Berlin - Bundesinnenminister Alexander Dobrindt (CSU) will Afghaninnen und Afghanen mithilfe von Geldzahlungen dazu bewegen, ihren Aufnahmeanspruch in Deutschland aufzugeben. In einem Schreiben, das im Auftrag des Bundesinnenministeriums an Betroffene versendet wurde und das dem Evangelischen Pressedienst (epd) vorliegt, heißt es: „In Anbetracht dieser aktuellen Situation bietet das Bundesministerium des Innern Ihnen Unterstützungsoptionen an, sollten Sie sich entscheiden, das Aufnahmeverfahren zu verlassen.“ Die „aktuelle Situation“ bezieht sich auf die Lage in Pakistan, die pakistanischen Behörden haben der Bundesregierung eine Frist bis Jahresende gesetzt, um die Verfahren abzuschließen. „Leider ist nicht garantiert, dass alle Verfahren rechtzeitig abgeschlossen werden können“, heißt es weiter.
Den Ausreisewilligen soll eine einmalige finanzielle Unterstützung angeboten werden, die je nach Familienkonstellation mehrere tausend Euro beträgt. Neben der Ausreise nach Afghanistan sei im Einzelfall auch „eine Rückkehr in einen Drittstaat“ möglich. Zwei Wochen haben die Betroffenen Zeit, sich zu entscheiden, ob sie das Angebot annehmen.
Zusätzlich sollen die Ausreisenden Sachleistungen sowie die Finanzierung des Transports erhalten. „Außerdem wird bei der Ankunft in Afghanistan eine Unterstützung durch Bereitstellung von Unterkunft, Verpflegung sowie medizinischer und psychosozialer Versorgung für einen Zeitraum von 3 Monaten erbracht“, heißt es in dem Schreiben, das auch deutschen Anwälten vorliegt, die mit den Fällen aus Pakistan und Afghanistan betraut sind.
Mindestens 1.900 Afghaninnen und Afghanen warten in Pakistan auf eine Aufnahme
Eine Sprecherin des Bundesinnenministeriums bestätigt dem epd auf Anfrage: „Es gibt Angebote im Rahmen eines freiwilligen Rückkehrprogramms nach Afghanistan oder die Ausreise in einen anderen Drittstaat.“ Ziel sei es, den Personen eine Perspektive einzuräumen, die nicht mit einer Aufnahme in Deutschland rechnen können.

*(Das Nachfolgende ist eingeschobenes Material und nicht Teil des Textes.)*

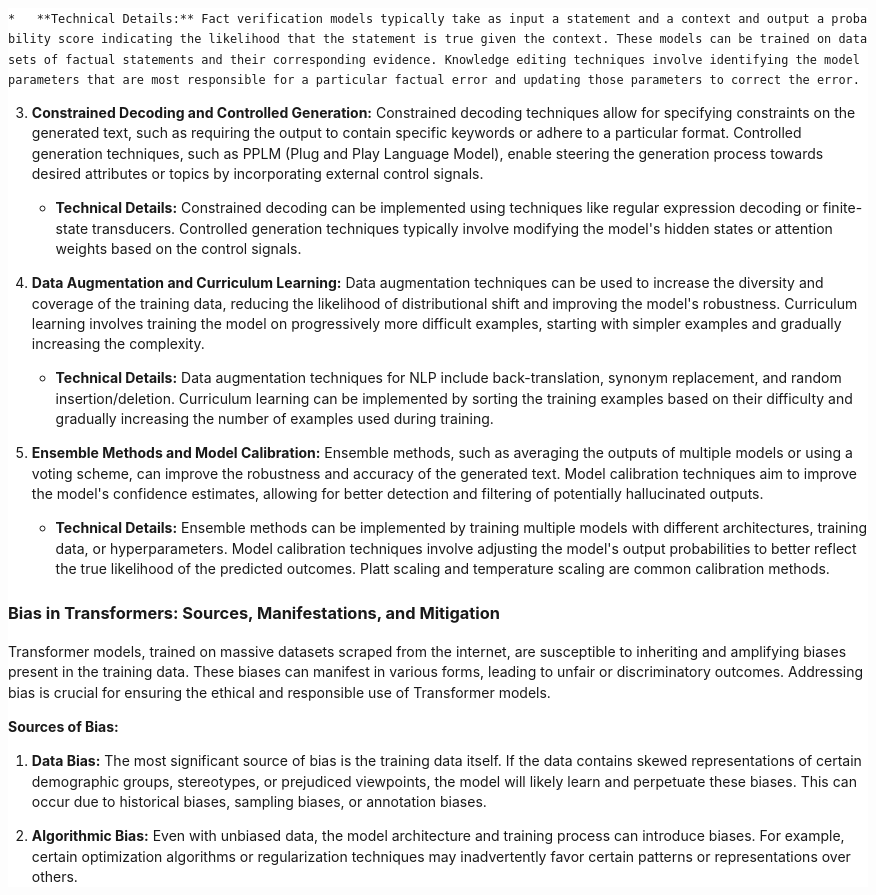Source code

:     *   **Technical Details:** Fact verification models typically take as input a statement and a context and output a probability score indicating the likelihood that the statement is true given the context. These models can be trained on datasets of factual statements and their corresponding evidence. Knowledge editing techniques involve identifying the model parameters that are most responsible for a particular factual error and updating those parameters to correct the error.

3.  **Constrained Decoding and Controlled Generation:** Constrained decoding techniques allow for specifying constraints on the generated text, such as requiring the output to contain specific keywords or adhere to a particular format. Controlled generation techniques, such as PPLM (Plug and Play Language Model), enable steering the generation process towards desired attributes or topics by incorporating external control signals.

    *   **Technical Details:** Constrained decoding can be implemented using techniques like regular expression decoding or finite-state transducers. Controlled generation techniques typically involve modifying the model's hidden states or attention weights based on the control signals.

4.  **Data Augmentation and Curriculum Learning:** Data augmentation techniques can be used to increase the diversity and coverage of the training data, reducing the likelihood of distributional shift and improving the model's robustness. Curriculum learning involves training the model on progressively more difficult examples, starting with simpler examples and gradually increasing the complexity.

    *   **Technical Details:** Data augmentation techniques for NLP include back-translation, synonym replacement, and random insertion/deletion. Curriculum learning can be implemented by sorting the training examples based on their difficulty and gradually increasing the number of examples used during training.

5.  **Ensemble Methods and Model Calibration:** Ensemble methods, such as averaging the outputs of multiple models or using a voting scheme, can improve the robustness and accuracy of the generated text. Model calibration techniques aim to improve the model's confidence estimates, allowing for better detection and filtering of potentially hallucinated outputs.

    *   **Technical Details:** Ensemble methods can be implemented by training multiple models with different architectures, training data, or hyperparameters. Model calibration techniques involve adjusting the model's output probabilities to better reflect the true likelihood of the predicted outcomes. Platt scaling and temperature scaling are common calibration methods.

### Bias in Transformers: Sources, Manifestations, and Mitigation

Transformer models, trained on massive datasets scraped from the internet, are susceptible to inheriting and amplifying biases present in the training data. These biases can manifest in various forms, leading to unfair or discriminatory outcomes. Addressing bias is crucial for ensuring the ethical and responsible use of Transformer models.

**Sources of Bias:**

1.  **Data Bias:** The most significant source of bias is the training data itself. If the data contains skewed representations of certain demographic groups, stereotypes, or prejudiced viewpoints, the model will likely learn and perpetuate these biases. This can occur due to historical biases, sampling biases, or annotation biases.

2.  **Algorithmic Bias:** Even with unbiased data, the model architecture and training process can introduce biases. For example, certain optimization algorithms or regularization techniques may inadvertently favor certain patterns or representations over others.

Die Frage, an wie viele Personen sich das Rückkehrprogramm richtet, ließ das Ministerium bisher unbeantwortet.
Pressesprecherin Eva Beyer von der Organisation Kabul Luftbrücke kritisierte das Vorgehen scharf. „Die Bundesregierung hat sich monatelang Zeit gelassen und will sich jetzt mit einem billigen Trick aus der Verantwortung ziehen“, sagte sie dem epd. Ihren Informationen zufolge wurde das Rückkehrangebot Menschen gemacht, die eine Zusage nach der Menschenrechtsliste und dem Überbrückungsprogramm haben.
Alleinstehende Personen sollen 6.500 Euro erhalten
Beyers Informationen zufolge wurde alleinstehenden Personen ein Betrag von insgesamt 6.500 Euro als sogenannte Starthilfe angeboten. „6.500 Euro für ein Menschenleben - das ist ein Betrag, der in vielen Fällen noch nicht einmal ausreicht, die Kosten der Menschen für ihre Ausreise nach Pakistan zu decken“, kritisierte sie.
Mindestens 1.900 Menschen in Pakistan mit einer Aufnahmezusage für Deutschland warten nach Angaben des Innenministeriums noch auf eine Einreisemöglichkeit. Mehr als 200 Afghaninnen und Afghanen mit deutscher Aufnahmezusage sind im Sommer bereits abgeschoben worden. Bei den Menschen handelt sich um frühere lokale Mitarbeiter von Bundeswehr oder anderen deutschen Institutionen, die in Afghanistan tätig waren, sowie um Menschen, die wegen ihres Engagements für den Aufbau eines demokratischen Staats heute Verfolgung durch die radikalislamischen Taliban fürchten müssen.